Nickname | ECRI |
---|---|
Predecessor | Center for International Business Cycle Research (CIBCR) |
Formation | 1996 |
Founders | Geoffrey H. Moore, Anirvan Banerji, and Lakshman Achuthan |
Purpose | to preserve and advance the tradition of business cycle research established at the National Bureau of Economic Research (NBER) and the Center for International Business Cycle Research (CIBCR) |
Headquarters | 500 5th Avenue |
Location |
|
Origins | the National Bureau of Economic Research (NBER) |
Key people | Anirvan Banerji and Lakshman Achuthan (co-founders), Melinda Hubman and Dimitra Visviki (managing director) |
Website | www.businesscycle.com |
The Economic Cycle Research Institute (ECRI) based in New York City, is an independent institute formed in 1996 by Geoffrey H. Moore, Anirvan Banerji, and Lakshman Achuthan. [1] [2] It provides economic modeling, financial databases, economic forecasting, and market cycles services to investment managers, business executives, and government policymakers.

..........

▶ [Set of tasks]
1. Answer these questions using the text on the Economic Cycle Research Institute:
(a) Which organization is listed as its predecessor?
(b) What website is given for it?
(c) To which three groups does it provide its services?
2. Continue the text on the Economic Cycle Research Institute, picking up after its final sentence.
The data that follows comes from a separate source and is not connected to the text about the institute.

▶ [Provided records]
..........

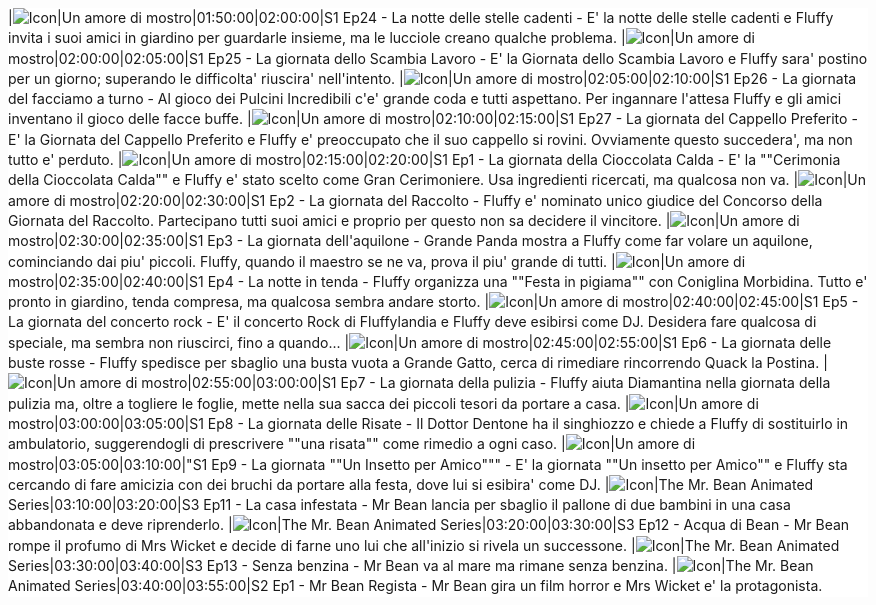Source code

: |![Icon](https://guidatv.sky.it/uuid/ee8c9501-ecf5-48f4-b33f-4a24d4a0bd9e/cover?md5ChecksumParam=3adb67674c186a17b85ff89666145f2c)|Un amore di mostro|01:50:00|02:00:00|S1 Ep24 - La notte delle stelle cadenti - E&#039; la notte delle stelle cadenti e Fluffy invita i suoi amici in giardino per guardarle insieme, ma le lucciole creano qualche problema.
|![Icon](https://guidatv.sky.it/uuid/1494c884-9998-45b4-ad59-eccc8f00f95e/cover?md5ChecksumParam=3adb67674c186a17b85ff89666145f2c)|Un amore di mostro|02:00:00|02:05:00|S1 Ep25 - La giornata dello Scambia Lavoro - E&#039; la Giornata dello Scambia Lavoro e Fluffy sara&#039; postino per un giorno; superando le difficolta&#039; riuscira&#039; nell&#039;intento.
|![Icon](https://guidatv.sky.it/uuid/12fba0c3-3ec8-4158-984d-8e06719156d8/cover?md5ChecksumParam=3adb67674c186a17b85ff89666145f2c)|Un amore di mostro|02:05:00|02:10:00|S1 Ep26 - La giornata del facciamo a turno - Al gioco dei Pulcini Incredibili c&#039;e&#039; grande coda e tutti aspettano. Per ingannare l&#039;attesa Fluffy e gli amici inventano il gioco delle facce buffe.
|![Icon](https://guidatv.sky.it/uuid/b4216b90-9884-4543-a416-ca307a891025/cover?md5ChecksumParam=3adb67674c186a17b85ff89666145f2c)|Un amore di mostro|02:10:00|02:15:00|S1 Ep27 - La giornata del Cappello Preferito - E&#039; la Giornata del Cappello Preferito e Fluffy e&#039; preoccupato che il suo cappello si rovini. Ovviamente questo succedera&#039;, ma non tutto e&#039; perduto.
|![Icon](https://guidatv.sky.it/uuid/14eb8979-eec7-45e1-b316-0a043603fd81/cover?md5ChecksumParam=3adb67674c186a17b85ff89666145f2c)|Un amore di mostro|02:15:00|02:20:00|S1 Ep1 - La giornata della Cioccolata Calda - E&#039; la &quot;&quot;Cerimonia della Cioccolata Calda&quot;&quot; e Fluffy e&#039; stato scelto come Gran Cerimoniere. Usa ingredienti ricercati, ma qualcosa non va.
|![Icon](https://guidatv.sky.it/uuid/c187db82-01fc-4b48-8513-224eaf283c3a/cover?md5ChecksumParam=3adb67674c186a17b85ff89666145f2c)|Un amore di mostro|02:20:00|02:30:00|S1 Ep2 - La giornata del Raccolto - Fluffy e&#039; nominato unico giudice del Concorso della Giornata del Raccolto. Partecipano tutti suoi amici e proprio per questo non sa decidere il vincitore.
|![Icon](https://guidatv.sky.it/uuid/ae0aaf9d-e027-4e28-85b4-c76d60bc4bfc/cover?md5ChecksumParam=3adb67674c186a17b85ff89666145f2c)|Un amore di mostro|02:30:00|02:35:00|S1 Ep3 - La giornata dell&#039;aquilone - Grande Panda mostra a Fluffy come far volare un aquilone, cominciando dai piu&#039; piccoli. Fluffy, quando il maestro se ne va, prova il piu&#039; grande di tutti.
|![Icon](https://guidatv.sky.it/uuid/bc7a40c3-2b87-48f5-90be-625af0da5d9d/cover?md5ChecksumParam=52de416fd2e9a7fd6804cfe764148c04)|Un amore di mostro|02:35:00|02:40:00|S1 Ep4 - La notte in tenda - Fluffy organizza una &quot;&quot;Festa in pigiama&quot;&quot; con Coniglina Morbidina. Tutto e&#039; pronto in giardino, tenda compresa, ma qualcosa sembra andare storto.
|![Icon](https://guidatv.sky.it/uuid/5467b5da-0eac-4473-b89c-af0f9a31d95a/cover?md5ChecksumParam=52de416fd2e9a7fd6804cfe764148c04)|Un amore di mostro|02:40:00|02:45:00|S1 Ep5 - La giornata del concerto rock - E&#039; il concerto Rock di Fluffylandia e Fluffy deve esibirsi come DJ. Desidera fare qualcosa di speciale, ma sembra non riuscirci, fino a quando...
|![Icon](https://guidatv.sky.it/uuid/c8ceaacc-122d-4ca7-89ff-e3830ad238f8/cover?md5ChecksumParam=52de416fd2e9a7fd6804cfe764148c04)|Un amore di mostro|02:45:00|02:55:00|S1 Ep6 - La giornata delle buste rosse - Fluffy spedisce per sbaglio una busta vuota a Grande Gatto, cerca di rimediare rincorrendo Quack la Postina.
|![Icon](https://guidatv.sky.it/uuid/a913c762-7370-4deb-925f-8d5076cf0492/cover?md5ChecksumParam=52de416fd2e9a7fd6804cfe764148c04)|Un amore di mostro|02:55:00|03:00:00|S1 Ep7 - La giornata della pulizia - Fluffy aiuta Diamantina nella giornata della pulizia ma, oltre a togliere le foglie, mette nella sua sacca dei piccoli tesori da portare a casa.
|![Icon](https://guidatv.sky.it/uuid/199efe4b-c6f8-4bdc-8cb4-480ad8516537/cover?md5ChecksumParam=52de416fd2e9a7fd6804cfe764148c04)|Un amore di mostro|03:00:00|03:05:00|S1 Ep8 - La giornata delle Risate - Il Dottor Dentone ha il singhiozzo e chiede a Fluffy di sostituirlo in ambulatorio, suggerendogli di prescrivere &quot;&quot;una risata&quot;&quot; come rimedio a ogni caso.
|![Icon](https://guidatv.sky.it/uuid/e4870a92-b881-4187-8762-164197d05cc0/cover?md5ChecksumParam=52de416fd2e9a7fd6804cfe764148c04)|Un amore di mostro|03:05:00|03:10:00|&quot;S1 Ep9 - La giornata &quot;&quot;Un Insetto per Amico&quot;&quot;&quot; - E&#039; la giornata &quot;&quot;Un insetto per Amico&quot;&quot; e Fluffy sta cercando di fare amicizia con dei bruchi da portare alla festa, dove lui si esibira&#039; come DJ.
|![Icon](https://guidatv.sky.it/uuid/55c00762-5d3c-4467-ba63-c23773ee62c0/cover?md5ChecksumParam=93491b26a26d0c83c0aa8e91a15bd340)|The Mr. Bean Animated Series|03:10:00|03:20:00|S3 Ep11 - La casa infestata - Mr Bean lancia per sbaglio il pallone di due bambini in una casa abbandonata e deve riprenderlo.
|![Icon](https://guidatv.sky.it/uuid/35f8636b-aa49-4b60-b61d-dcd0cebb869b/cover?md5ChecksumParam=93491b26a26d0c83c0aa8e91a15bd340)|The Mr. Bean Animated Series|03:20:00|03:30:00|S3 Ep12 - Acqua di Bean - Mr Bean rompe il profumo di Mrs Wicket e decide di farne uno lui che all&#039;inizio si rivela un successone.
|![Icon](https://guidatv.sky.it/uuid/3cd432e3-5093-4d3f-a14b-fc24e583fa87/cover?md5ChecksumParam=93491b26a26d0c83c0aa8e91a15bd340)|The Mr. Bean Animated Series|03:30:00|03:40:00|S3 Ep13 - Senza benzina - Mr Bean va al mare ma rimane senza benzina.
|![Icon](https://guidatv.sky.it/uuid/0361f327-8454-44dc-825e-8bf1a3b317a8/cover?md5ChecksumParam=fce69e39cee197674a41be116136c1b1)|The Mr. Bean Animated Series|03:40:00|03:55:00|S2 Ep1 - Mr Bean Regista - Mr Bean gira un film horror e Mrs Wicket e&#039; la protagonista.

..........

▶ [Answers to the problems]
1.
(a) The Center for International Business Cycle Research (CIBCR)
(b) www.businesscycle.com
(c) Investment managers, business executives, and government policymakers

2.
ECRI's stated mission is to preserve and advance the tradition of business cycle research established by Moore at the National Bureau of Economic Research (NBER) and the Center for International Business Cycle Research (CIBCR). In contrast to the NBER, ECRI sells cycle risk management services to the business community. It provides economic modeling, financial databases, economic forecasting, and market cycles services to investment managers, business executives, and government policymakers. [3] [4]
Before there was a Business Cycle Dating Committee to determine U.S. business cycle dates, [5] Moore determined them on the NBER's behalf from 1949 to 1978, and then served as the committee's senior member until he died in 2000. Using the same approach, ECRI has long determined recession start and end dates for over 20 other countries that are widely accepted by academics and major central banks as the definitive international business cycle chronologies.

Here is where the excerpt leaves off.